First, check that diaphoretic haze creeping over the windows behind Andrew Jackson Jihad singer/songwriter Sean Bonnette in the photo at right. No, that's not a misty fall night in Chicago — the stars hung clear as diamonds outside, and that's condensation fueled by pure body heat, folks. Which is to say that this AJJ acoustic performance at Chicago's new one-stop shop for metalheads and sci-fi geeks, Bucket O' Blood, turned out to resemble an in-store performance less than a sweaty house show, replete with a plastic tub full of PBR in the back.
Although I'd never listened to Andrew Jackson Jihad before last Wednesday, RFC editor-in-chief Amber strong-armed talked me into showing up to check this one out. I have to admit, I got into Sean Bonnette's nervy, Ted Leo-meets-Elvis Costello punk yelp, and the show turned out to be a blast, even if the ambiance veered a bit toward emo-bro at a couple of points (I described the show via text to Amber as "dudes grabbing each others [sic] rattails while shouting verbose lyrics about the sympathetic nervous system").

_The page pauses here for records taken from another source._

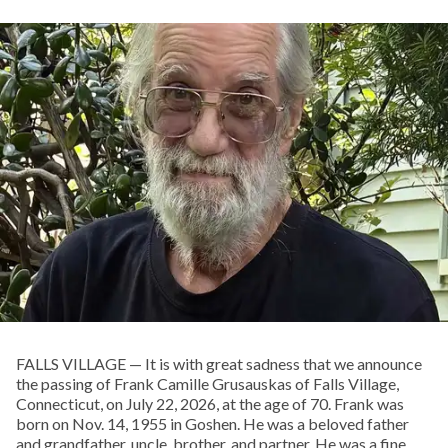
FALLS VILLAGE — It is with great sadness that we announce
the passing of Frank Camille Grusauskas of Falls Village,
Connecticut, on July 22, 2026, at the age of 70. Frank was
born on Nov. 14, 1955 in Goshen. He was a beloved father
and grandfather, uncle, brother, and partner. He was a fine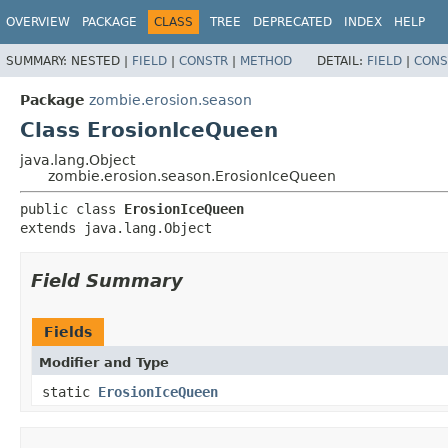
OVERVIEW
PACKAGE
CLASS
TREE
DEPRECATED
INDEX
HELP
SUMMARY:
NESTED |
FIELD
|
CONSTR
|
METHOD
DETAIL:
FIELD
|
CONS
Package
zombie.erosion.season
Class ErosionIceQueen
java.lang.Object
zombie.erosion.season.ErosionIceQueen
public class 
ErosionIceQueen
extends java.lang.Object
Field Summary
Fields
Modifier and Type
static
ErosionIceQueen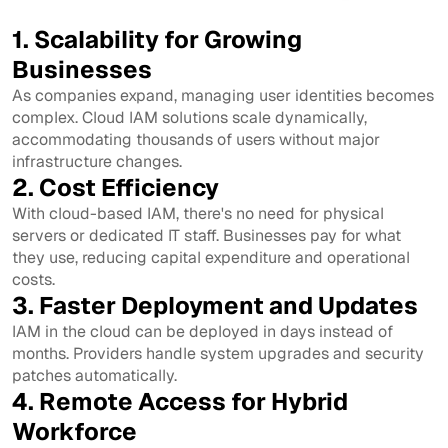
1. Scalability for Growing
Businesses
As companies expand, managing user identities becomes
complex. Cloud IAM solutions scale dynamically,
accommodating thousands of users without major
infrastructure changes.
2. Cost Efficiency
With cloud-based IAM, there's no need for physical
servers or dedicated IT staff. Businesses pay for what
they use, reducing capital expenditure and operational
costs.
3. Faster Deployment and Updates
IAM in the cloud can be deployed in days instead of
months. Providers handle system upgrades and security
patches automatically.
4. Remote Access for Hybrid
Workforce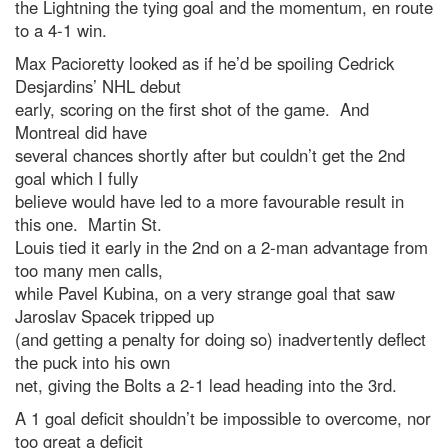
the Lightning the tying goal and the momentum, en route
to a 4-1 win.
Max Pacioretty looked as if he’d be spoiling Cedrick
Desjardins’ NHL debut
early, scoring on the first shot of the game. And
Montreal did have
several chances shortly after but couldn’t get the 2nd
goal which I fully
believe would have led to a more favourable result in
this one. Martin St.
Louis tied it early in the 2nd on a 2-man advantage from
too many men calls,
while Pavel Kubina, on a very strange goal that saw
Jaroslav Spacek tripped up
(and getting a penalty for doing so) inadvertently deflect
the puck into his own
net, giving the Bolts a 2-1 lead heading into the 3rd.
A 1 goal deficit shouldn’t be impossible to overcome, nor
too great a deficit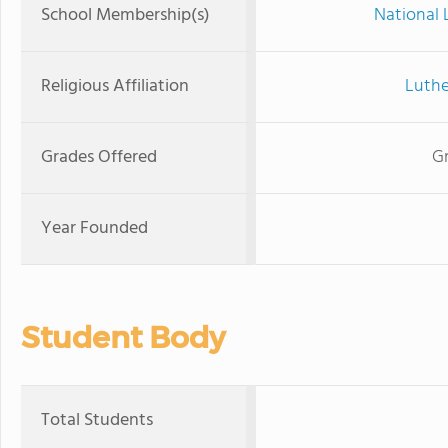
School Membership(s)
National 
Religious Affiliation
Luthe
Grades Offered
Gr
Year Founded
Student Body
Total Students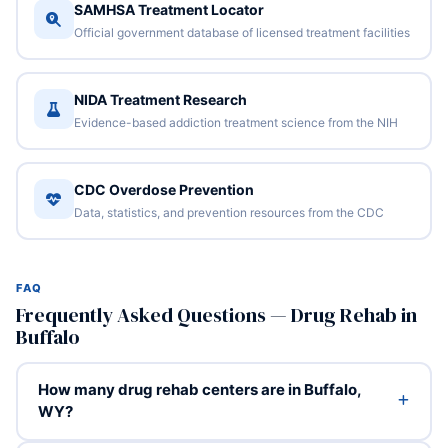
SAMHSA Treatment Locator
Official government database of licensed treatment facilities
NIDA Treatment Research
Evidence-based addiction treatment science from the NIH
CDC Overdose Prevention
Data, statistics, and prevention resources from the CDC
FAQ
Frequently Asked Questions — Drug Rehab in
Buffalo
How many drug rehab centers are in Buffalo,
WY?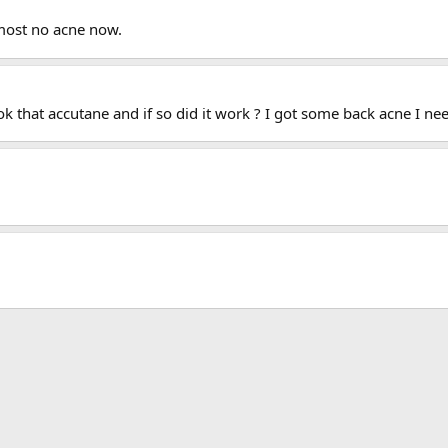
lmost no acne now.
 that accutane and if so did it work ? I got some back acne I need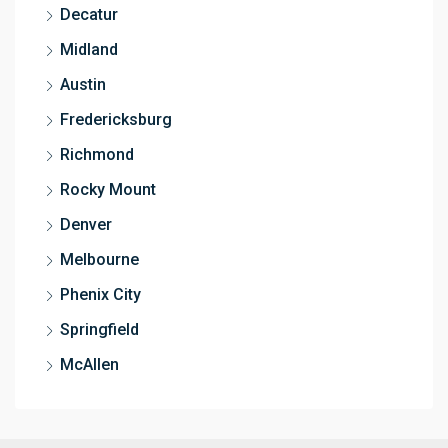
Decatur
Midland
Austin
Fredericksburg
Richmond
Rocky Mount
Denver
Melbourne
Phenix City
Springfield
McAllen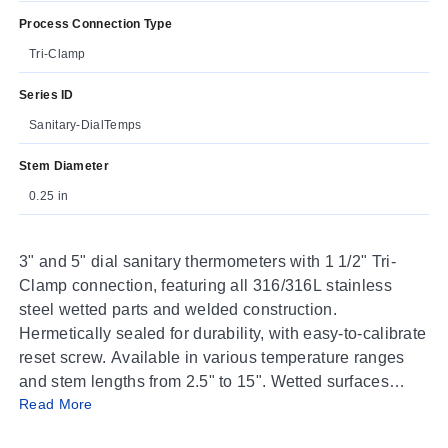
Process Connection Type
Tri-Clamp
Series ID
Sanitary-DialTemps
Stem Diameter
0.25 in
3" and 5" dial sanitary thermometers with 1 1/2" Tri-
Clamp connection, featuring all 316/316L stainless
steel wetted parts and welded construction.
Hermetically sealed for durability, with easy-to-calibrate
reset screw. Available in various temperature ranges
and stem lengths from 2.5" to 15". Wetted surfaces
Read More
have a 32 Ra finish. Accuracy ±1%. Stem diameter
0.25".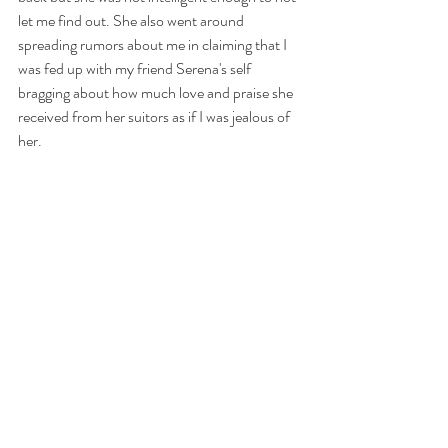
let me find out. She also went around 
spreading rumors about me in claiming that I 
was fed up with my friend Serena's self 
bragging about how much love and praise she 
received from her suitors as if I was jealous of 
her. 
https://www.youtube.com/watch?v=WVB-
h5nwMGs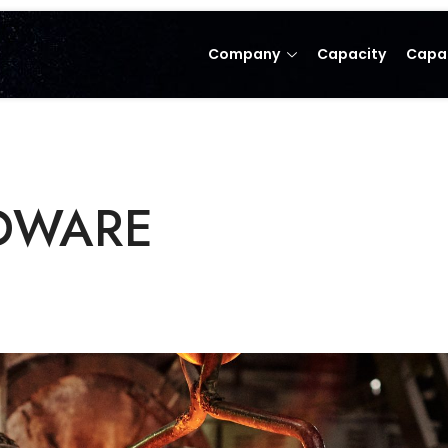
Company
Capacity
Capab
WARE​​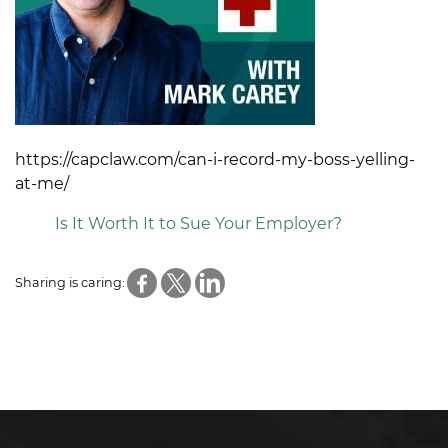
https://capclaw.com/can-i-record-my-boss-yelling-
at-me/
Is It Worth It to Sue Your Employer?
Sharing is caring: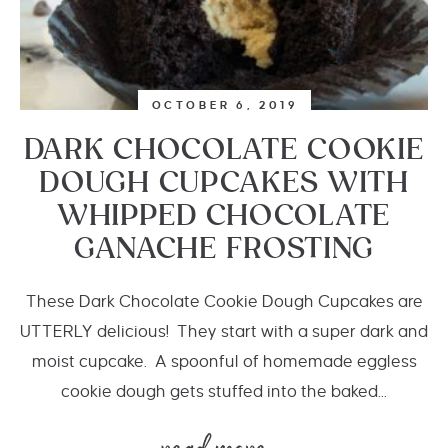
OCTOBER 6, 2019
DARK CHOCOLATE COOKIE
DOUGH CUPCAKES WITH
WHIPPED CHOCOLATE
GANACHE FROSTING
These Dark Chocolate Cookie Dough Cupcakes are
UTTERLY delicious! They start with a super dark and
moist cupcake. A spoonful of homemade eggless
cookie dough gets stuffed into the baked...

Matt Arbogast of The Gunshy opened up the show with a few gravelly blue-collar anthems and a great self-directed throwaway line about how "this fucker sounds just like Tom Waits," the latter of which got some raucous, knowing laughter from the kids packed into the tiny storefront. Still, the night belonged to Sean Bonnette, as evidenced by the blast of shouting voices that joined him every time he smashed out a staccato note on his guitar and sang a linchpin line semi-a cappella.
Me, I stayed busy fishing unattended Pabst Blue Ribbons out of Ye Old Plastic Tub and stuffing them into my messenger bag (this being the Wednesday before payday and all), but rest assured that I plan to dive into the entire Andrew Jackson Jihad discography as soon as I stop slaving my ears over My Beautiful Dark Twisted Fantasy. As I learned at Wednesday's show, AJJ sport a rather awesomely sardonic take on punk culture, slackerdom and the feeling of growing up as an outsider — not to mention a way with a record store full of drunk underage punks.
And, in conclusion, I came away with about eight free beers — and it was the best summer vacation ever. Thanks for the tip, Amber!